De leden van de SP-fractie hebben kennisgenomen van de brief van de Minister. Zij hebben hierover nog enkele vragen en opmerkingen.

De leden van de SP-fractie constateren dat de eerstelijnscoalitie forse kritiek heeft geleverd op de analyse van Improven. Kan de Minister met een reactie komen op deze kritiek? De eerstelijnscoalitie stelt onder andere dat er slechts één zorgaanbieder is geïnterviewd. Klopt dit?

De leden van de GroenLinks- en PvdA-fractie hebben kennisgenomen van de onderliggende stukken. Genoemde leden hebben twee uitgangspunten: fraude aanpakken enerzijds en de regeldruk verminderen anderzijds. Tijdens de behandeling van de Wet Toetreding Zorgaanbieders benadrukte beide indieners dat de wet ook proportioneel moet zijn wat betreft fraude en verantwoording. Wat deze leden betreft vraagt dit om een praktische aanpak. Het feit dat de onderzoekers in onderliggend rapport de regeldruk niet hebben getoetst in de praktijk omvat precies de kern waar het in dezen mis is gegaan, aldus genoemde leden. Waarom heeft dit onderzoek geen daadwerkelijke praktijktoets gedaan, vragen zij de Minister. Recent nog constateerde de Raad voor Volksgezondheid en Samenleving (RVS) dat de eerstelijnszorg enorm onder druk staat.

De leden van de GroenLinks- én PvdA-fractie vragen de Minister tevens wat de toegevoegde waarde is van openbare jaarverantwoording voor de huisartsenpraktijken. Zij hebben een contract met een zorgverzekeraar en worden gecontroleerd door een accountant.

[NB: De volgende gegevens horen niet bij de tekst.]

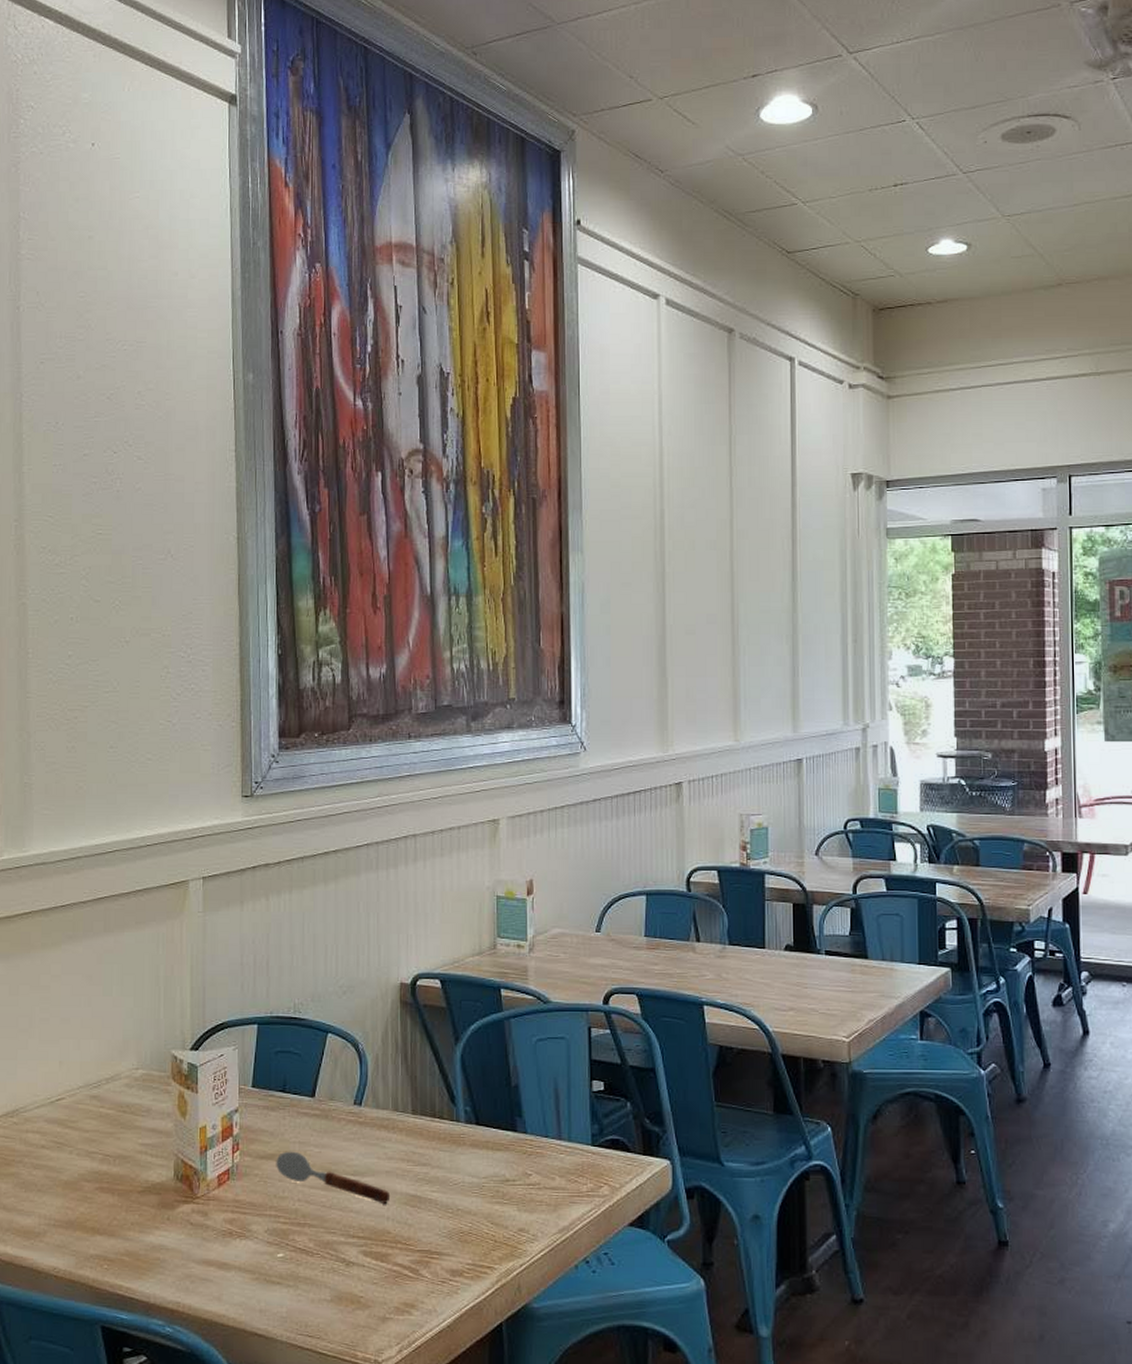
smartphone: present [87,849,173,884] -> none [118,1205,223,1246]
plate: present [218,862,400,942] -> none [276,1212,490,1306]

Genoemde leden vragen de Minister of de meeste administratieve lasten voortkomen vanuit de openbare vragenlijst. Vanuit welk wetsartikel is deze openbare vragenlijst verplicht? Kan de Minister bevestigen dat de openbare vragenlijst niet voortvloeit uit het amendement Ellemeet c.s.? Immers spreekt het voornoemde amendement enkel over financiële verantwoording en stelt het volledig aan te sluiten bij de bestaande administratie.